[Items listed in a dataset]
◇ ◇ ◇ ◇ ◇ ◇ ◇

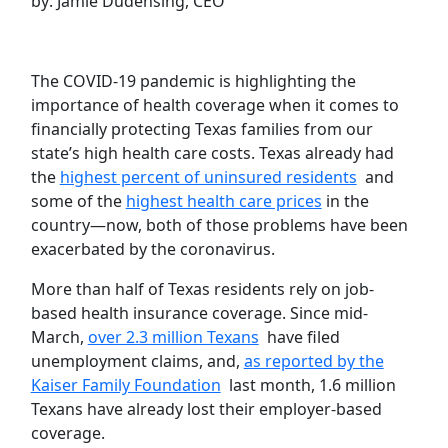
by: Jamie Dudensing, CEO
The COVID-19 pandemic is highlighting the
importance of health coverage when it comes to
financially protecting Texas families from our
state’s high health care costs. Texas already had
the
highest percent of uninsured residents
and
some of the
highest health care prices
in the
country—now, both of those problems have been
exacerbated by the coronavirus.
More than half of Texas residents rely on job-
based health insurance coverage. Since mid-
March,
over 2.3 million Texans
have filed
unemployment claims, and,
as reported by the
Kaiser Family Foundation
last month, 1.6 million
Texans have already lost their employer-based
coverage.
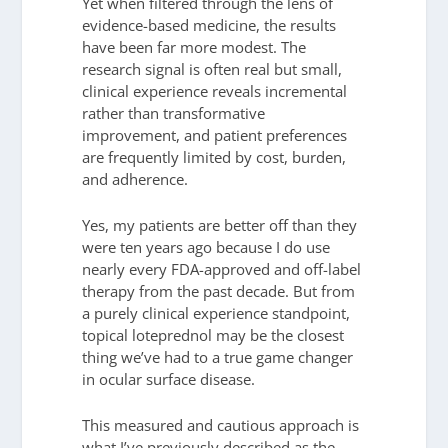
Yet when filtered through the lens of
evidence-based medicine, the results
have been far more modest. The
research signal is often real but small,
clinical experience reveals incremental
rather than transformative
improvement, and patient preferences
are frequently limited by cost, burden,
and adherence.
Yes, my patients are better off than they
were ten years ago because I do use
nearly every FDA-approved and off-label
therapy from the past decade. But from
a purely clinical experience standpoint,
topical loteprednol may be the closest
thing we’ve had to a true game changer
in ocular surface disease.
This measured and cautious approach is
what I’ve previously described as the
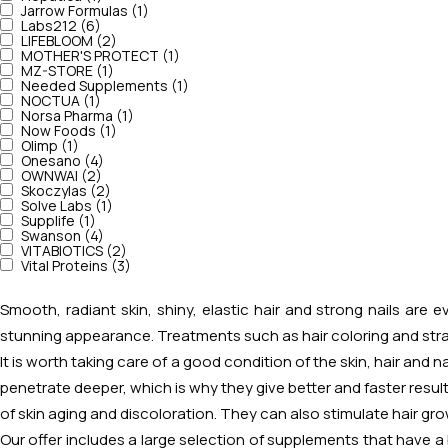
Jarrow Formulas (1)
Labs212 (6)
LIFEBLOOM (2)
MOTHER'S PROTECT (1)
MZ-STORE (1)
Needed Supplements (1)
NOCTUA (1)
Norsa Pharma (1)
Now Foods (1)
Olimp (1)
Onesano (4)
OWNWAI (2)
Skoczylas (2)
Solve Labs (1)
Supplife (1)
Swanson (4)
VITABIOTICS (2)
Vital Proteins (3)
Smooth, radiant skin, shiny, elastic hair and strong nails are
stunning appearance. Treatments such as hair coloring and strai
It is worth taking care of a good condition of the skin, hair and 
penetrate deeper, which is why they give better and faster resul
of skin aging and discoloration. They can also stimulate hair gro
Our offer includes a large selection of supplements that have a b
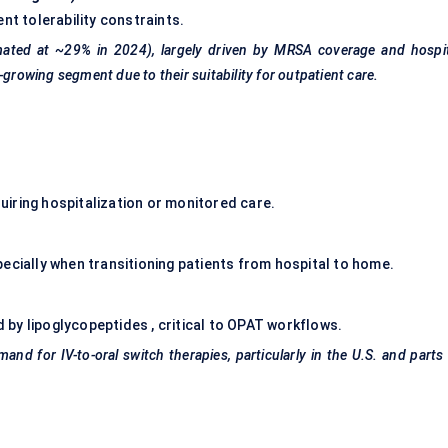
nt tolerability constraints.
imated at ~29% in 2024), largely driven by MRSA coverage and hospi
-growing segment due to their suitability for outpatient care.
iring hospitalization or monitored care.
ecially when transitioning patients from hospital to home.
by lipoglycopeptides , critical to OPAT workflows.
and for IV-to-oral switch therapies, particularly in the U.S. and parts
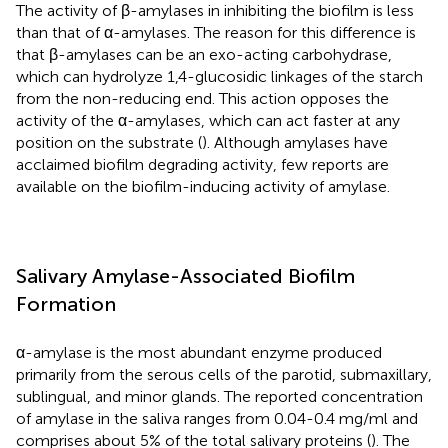
The activity of β-amylases in inhibiting the biofilm is less
than that of α-amylases. The reason for this difference is
that β-amylases can be an exo-acting carbohydrase,
which can hydrolyze 1,4-glucosidic linkages of the starch
from the non-reducing end. This action opposes the
activity of the α-amylases, which can act faster at any
position on the substrate (
). Although amylases have
acclaimed biofilm degrading activity, few reports are
available on the biofilm-inducing activity of amylase.
Salivary Amylase-Associated Biofilm
Formation
α-amylase is the most abundant enzyme produced
primarily from the serous cells of the parotid, submaxillary,
sublingual, and minor glands. The reported concentration
of amylase in the saliva ranges from 0.04-0.4 mg/ml and
comprises about 5% of the total salivary proteins (
). The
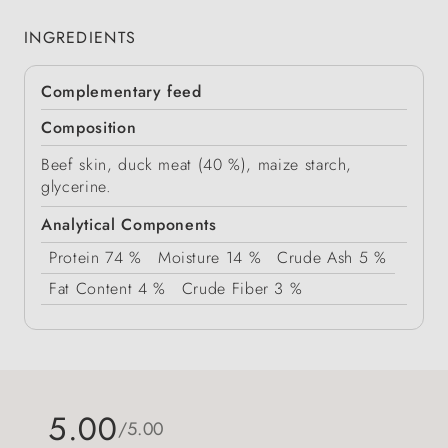
INGREDIENTS
Complementary feed
Composition
Beef skin, duck meat (40 %), maize starch,
glycerine.
Analytical Components
Protein
74 %
Moisture
14 %
Crude Ash
5 %
Fat Content
4 %
Crude Fiber
3 %
5.00
/5.00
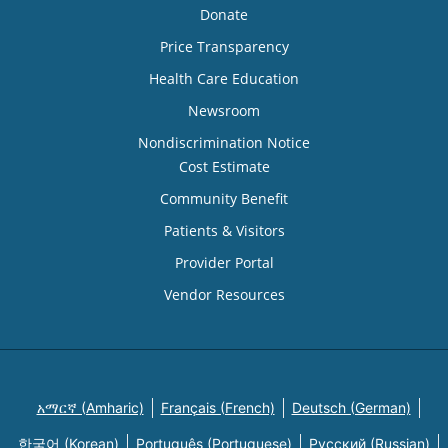
Donate
Price Transparency
Health Care Education
Newsroom
Nondiscrimination Notice
Cost Estimate
Community Benefit
Patients & Visitors
Provider Portal
Vendor Resources
አማርኛ (Amharic)
Français (French)
Deutsch (German)
한국어 (Korean)
Português (Portuguese)
Русский (Russian)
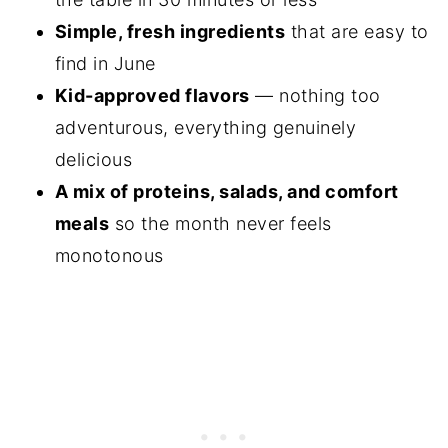
Simple, fresh ingredients
that are easy to
find in June
Kid-approved flavors
— nothing too
adventurous, everything genuinely
delicious
A mix of proteins, salads, and comfort
meals
so the month never feels
monotonous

◇ ◇ ◇ ◇ ◇ ◇ ◇

• **What is expected**
Compute the number of lines above that contain the string "residents". Reply with that value only.

• **Answer to this exercise**
2